Burns Lake could’ve been named after Michael Byrnes

What’s the origin of Burns Lake’s name?

Websites, documents and people's opinions offer different views.

Documents, websites, and people’s opinions seem to offer different views on the origin of the name ‘Burns Lake.’

But can anyone say with certainty the real origin of the village’s name?

According to Burns Lake’s latest draft of its official community plan, which is currently being reviewed by council, the origin of the name ‘Burns Lake’ comes from Robert Borland’s expedition, who traveled through Burns Lake in 1869. At that time, the area had been blackened by a large brush fire – hence ‘Burnt Lake,’ which over the years could have become ‘Burns Lake.’

This theory is also found on the tourism website www.hellobc.com, which states, “A huge forest fire had killed off and blackened most of the local forest in the 1800s; packers and cattle drivers, therefore, referred to the area as ‘Burnt Lake.’

However, many believe the lake and thus the village are named after Michael Byrnes, a surveyor for the Collins Overland Telegraph.
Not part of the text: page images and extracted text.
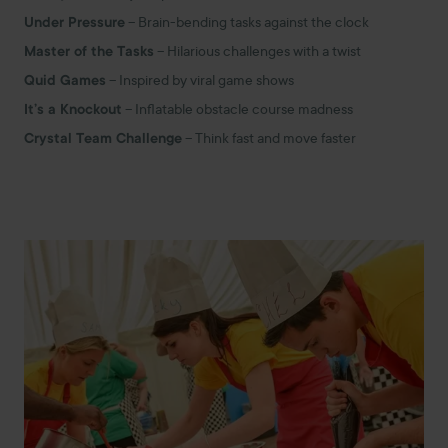
Under Pressure
– Brain-bending tasks against the clock
Master of the Tasks
– Hilarious challenges with a twist
Quid Games
– Inspired by viral game shows
It’s a Knockout
– Inflatable obstacle course madness
Crystal Team Challenge
– Think fast and move faster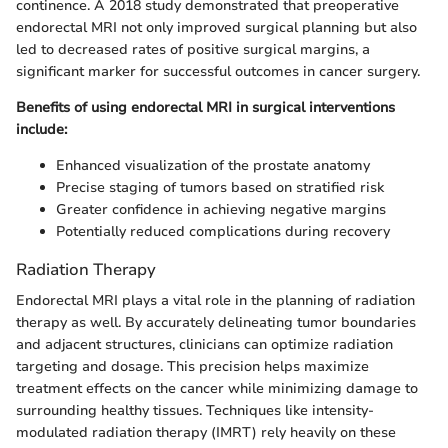
continence. A 2018 study demonstrated that preoperative
endorectal MRI not only improved surgical planning but also
led to decreased rates of positive surgical margins, a
significant marker for successful outcomes in cancer surgery.
Benefits of using endorectal MRI in surgical interventions
include:
Enhanced visualization of the prostate anatomy
Precise staging of tumors based on stratified risk
Greater confidence in achieving negative margins
Potentially reduced complications during recovery
Radiation Therapy
Endorectal MRI plays a vital role in the planning of radiation
therapy as well. By accurately delineating tumor boundaries
and adjacent structures, clinicians can optimize radiation
targeting and dosage. This precision helps maximize
treatment effects on the cancer while minimizing damage to
surrounding healthy tissues. Techniques like intensity-
modulated radiation therapy (IMRT) rely heavily on these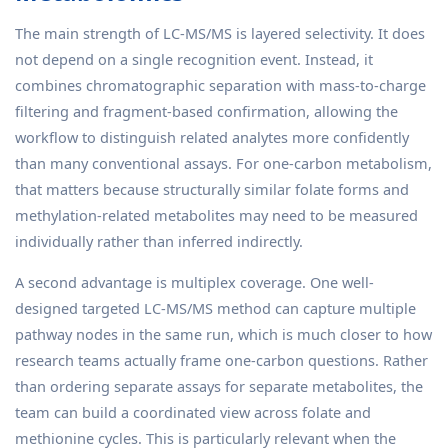
The main strength of LC-MS/MS is layered selectivity. It does
not depend on a single recognition event. Instead, it
combines chromatographic separation with mass-to-charge
filtering and fragment-based confirmation, allowing the
workflow to distinguish related analytes more confidently
than many conventional assays. For one-carbon metabolism,
that matters because structurally similar folate forms and
methylation-related metabolites may need to be measured
individually rather than inferred indirectly.
A second advantage is multiplex coverage. One well-
designed targeted LC-MS/MS method can capture multiple
pathway nodes in the same run, which is much closer to how
research teams actually frame one-carbon questions. Rather
than ordering separate assays for separate metabolites, the
team can build a coordinated view across folate and
methionine cycles. This is particularly relevant when the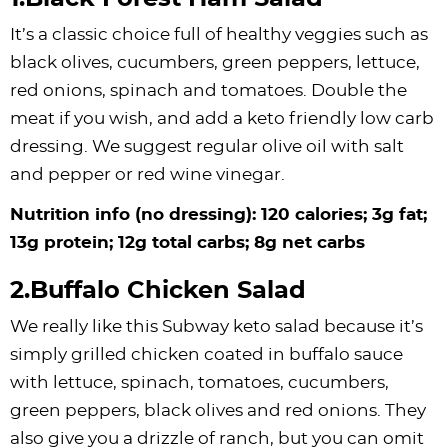
It’s a classic choice full of healthy veggies such as
black olives, cucumbers, green peppers, lettuce,
red onions, spinach and tomatoes. Double the
meat if you wish, and add a keto friendly low carb
dressing. We suggest regular olive oil with salt
and pepper or red wine vinegar.
Nutrition info (no dressing): 120 calories; 3g fat;
13g protein; 12g total carbs; 8g net carbs
2.Buffalo Chicken Salad
We really like this Subway keto salad because it’s
simply grilled chicken coated in buffalo sauce
with lettuce, spinach, tomatoes, cucumbers,
green peppers, black olives and red onions. They
also give you a drizzle of ranch, but you can omit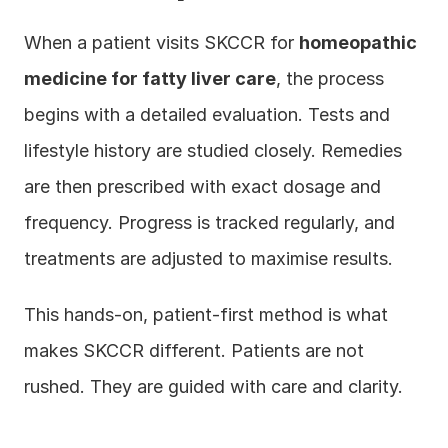
When a patient visits SKCCR for 
homeopathic 
medicine for fatty liver care
, the process 
begins with a detailed evaluation. Tests and 
lifestyle history are studied closely. Remedies 
are then prescribed with exact dosage and 
frequency. Progress is tracked regularly, and 
treatments are adjusted to maximise results.
This hands-on, patient-first method is what 
makes SKCCR different. Patients are not 
rushed. They are guided with care and clarity.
The telegraph line, which was built in 1866, extended from north of New Westminster to as far north as Telegraph Creek on the Stikine River, passing directly through Burns Lake.

A few years ago, Kerry Guenter, a resident of Smithers and past resident of Burns Lake, researched the history of Burns Lake and Michael Byrnes, for whom he says Burns Lake is named.

While researching the telegraph line, Guenter discovered the existence of an 1866 map, which is now located in the Bancroft Library at the University of California. The map shows ‘Byrnes Lake’ and ‘Deckers Lake’ with telegraph stations near the areas now known as Burns Lake and Decker Lake.

Guenter said that although Borland’s expedition noted an extensive forest fire and called the area ‘Burnt Lake’ in 1869, the area had already been named before his expedition.

“It may be true that Borland either knew the lake was called Burns Lake, not knowing for whom it was named, or called it Burnt Lake, but ‘Byrnes Lake’ had already been named in 1866,” said Guenter.

According to the book ‘British Columbia Place Names,’ by G.P.V. and Helen B. Akrigg, which is available at the Lakes District Museum, Burns Lake is in fact named after Michael Byrnes, the explorer for the abortive Collins Telegraph scheme.

Byrnes passed through Burns Lake around 1866 while surveying a route from Fort Fraser to Hagwilget.